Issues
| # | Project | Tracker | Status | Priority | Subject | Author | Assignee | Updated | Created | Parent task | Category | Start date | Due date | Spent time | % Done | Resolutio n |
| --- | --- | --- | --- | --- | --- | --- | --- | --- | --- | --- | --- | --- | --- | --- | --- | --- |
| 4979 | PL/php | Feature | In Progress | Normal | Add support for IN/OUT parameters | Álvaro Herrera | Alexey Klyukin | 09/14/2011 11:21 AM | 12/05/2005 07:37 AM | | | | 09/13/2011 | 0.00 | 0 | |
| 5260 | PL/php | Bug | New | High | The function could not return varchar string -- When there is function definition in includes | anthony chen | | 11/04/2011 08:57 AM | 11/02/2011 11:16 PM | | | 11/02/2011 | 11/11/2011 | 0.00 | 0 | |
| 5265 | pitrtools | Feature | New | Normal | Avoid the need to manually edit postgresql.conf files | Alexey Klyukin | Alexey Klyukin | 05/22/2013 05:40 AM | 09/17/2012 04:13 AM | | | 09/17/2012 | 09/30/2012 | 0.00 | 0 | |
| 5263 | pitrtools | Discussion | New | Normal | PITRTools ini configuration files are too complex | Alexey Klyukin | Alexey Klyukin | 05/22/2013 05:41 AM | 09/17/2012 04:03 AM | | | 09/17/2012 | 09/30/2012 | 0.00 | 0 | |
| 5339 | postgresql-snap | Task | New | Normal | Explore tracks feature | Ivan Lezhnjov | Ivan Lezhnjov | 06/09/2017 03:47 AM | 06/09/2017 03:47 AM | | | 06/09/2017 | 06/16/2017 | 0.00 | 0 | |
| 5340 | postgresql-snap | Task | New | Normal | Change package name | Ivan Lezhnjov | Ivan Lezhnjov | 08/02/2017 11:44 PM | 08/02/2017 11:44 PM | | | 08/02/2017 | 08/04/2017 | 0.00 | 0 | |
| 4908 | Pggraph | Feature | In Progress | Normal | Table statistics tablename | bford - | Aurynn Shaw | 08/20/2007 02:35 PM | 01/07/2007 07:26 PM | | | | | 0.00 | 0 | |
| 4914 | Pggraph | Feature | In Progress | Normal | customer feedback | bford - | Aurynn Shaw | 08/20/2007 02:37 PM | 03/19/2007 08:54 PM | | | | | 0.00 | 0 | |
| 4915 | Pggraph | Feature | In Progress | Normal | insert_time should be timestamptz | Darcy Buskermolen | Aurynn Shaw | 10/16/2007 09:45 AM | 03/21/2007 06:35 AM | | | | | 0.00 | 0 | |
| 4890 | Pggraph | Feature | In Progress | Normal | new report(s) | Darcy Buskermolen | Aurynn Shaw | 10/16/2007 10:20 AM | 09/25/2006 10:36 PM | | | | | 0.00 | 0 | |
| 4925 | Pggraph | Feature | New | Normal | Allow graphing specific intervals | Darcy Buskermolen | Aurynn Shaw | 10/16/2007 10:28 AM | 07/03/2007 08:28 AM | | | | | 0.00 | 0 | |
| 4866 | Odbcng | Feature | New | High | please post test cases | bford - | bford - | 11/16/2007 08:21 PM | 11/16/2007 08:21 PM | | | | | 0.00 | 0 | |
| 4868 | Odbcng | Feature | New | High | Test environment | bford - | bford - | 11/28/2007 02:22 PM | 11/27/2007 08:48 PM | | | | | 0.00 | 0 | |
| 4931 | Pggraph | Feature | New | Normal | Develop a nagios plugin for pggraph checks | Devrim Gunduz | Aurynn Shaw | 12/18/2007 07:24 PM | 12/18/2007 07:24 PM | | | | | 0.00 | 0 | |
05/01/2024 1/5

◇ ◇ ◇

Exercise instructions
Retype the whole listing above exactly as it appears.

Solution to the problem
Issues
| # | Project | Tracker | Status | Priority | Subject | Author | Assignee | Updated | Created | Parent task | Category | Start date | Due date | Spent time | % Done | Resolutio n |
| --- | --- | --- | --- | --- | --- | --- | --- | --- | --- | --- | --- | --- | --- | --- | --- | --- |
| 4979 | PL/php | Feature | In Progress | Normal | Add support for IN/OUT parameters | Álvaro Herrera | Alexey Klyukin | 09/14/2011 11:21 AM | 12/05/2005 07:37 AM | | | | 09/13/2011 | 0.00 | 0 | |
| 5260 | PL/php | Bug | New | High | The function could not return varchar string -- When there is function definition in includes | anthony chen | | 11/04/2011 08:57 AM | 11/02/2011 11:16 PM | | | 11/02/2011 | 11/11/2011 | 0.00 | 0 | |
| 5265 | pitrtools | Feature | New | Normal | Avoid the need to manually edit postgresql.conf files | Alexey Klyukin | Alexey Klyukin | 05/22/2013 05:40 AM | 09/17/2012 04:13 AM | | | 09/17/2012 | 09/30/2012 | 0.00 | 0 | |
| 5263 | pitrtools | Discussion | New | Normal | PITRTools ini configuration files are too complex | Alexey Klyukin | Alexey Klyukin | 05/22/2013 05:41 AM | 09/17/2012 04:03 AM | | | 09/17/2012 | 09/30/2012 | 0.00 | 0 | |
| 5339 | postgresql-snap | Task | New | Normal | Explore tracks feature | Ivan Lezhnjov | Ivan Lezhnjov | 06/09/2017 03:47 AM | 06/09/2017 03:47 AM | | | 06/09/2017 | 06/16/2017 | 0.00 | 0 | |
| 5340 | postgresql-snap | Task | New | Normal | Change package name | Ivan Lezhnjov | Ivan Lezhnjov | 08/02/2017 11:44 PM | 08/02/2017 11:44 PM | | | 08/02/2017 | 08/04/2017 | 0.00 | 0 | |
| 4908 | Pggraph | Feature | In Progress | Normal | Table statistics tablename | bford - | Aurynn Shaw | 08/20/2007 02:35 PM | 01/07/2007 07:26 PM | | | | | 0.00 | 0 | |
| 4914 | Pggraph | Feature | In Progress | Normal | customer feedback | bford - | Aurynn Shaw | 08/20/2007 02:37 PM | 03/19/2007 08:54 PM | | | | | 0.00 | 0 | |
| 4915 | Pggraph | Feature | In Progress | Normal | insert_time should be timestamptz | Darcy Buskermolen | Aurynn Shaw | 10/16/2007 09:45 AM | 03/21/2007 06:35 AM | | | | | 0.00 | 0 | |
| 4890 | Pggraph | Feature | In Progress | Normal | new report(s) | Darcy Buskermolen | Aurynn Shaw | 10/16/2007 10:20 AM | 09/25/2006 10:36 PM | | | | | 0.00 | 0 | |
| 4925 | Pggraph | Feature | New | Normal | Allow graphing specific intervals | Darcy Buskermolen | Aurynn Shaw | 10/16/2007 10:28 AM | 07/03/2007 08:28 AM | | | | | 0.00 | 0 | |
| 4866 | Odbcng | Feature | New | High | please post test cases | bford - | bford - | 11/16/2007 08:21 PM | 11/16/2007 08:21 PM | | | | | 0.00 | 0 | |
| 4868 | Odbcng | Feature | New | High | Test environment | bford - | bford - | 11/28/2007 02:22 PM | 11/27/2007 08:48 PM | | | | | 0.00 | 0 | |
| 4931 | Pggraph | Feature | New | Normal | Develop a nagios plugin for pggraph checks | Devrim Gunduz | Aurynn Shaw | 12/18/2007 07:24 PM | 12/18/2007 07:24 PM | | | | | 0.00 | 0 | |
05/01/2024 1/5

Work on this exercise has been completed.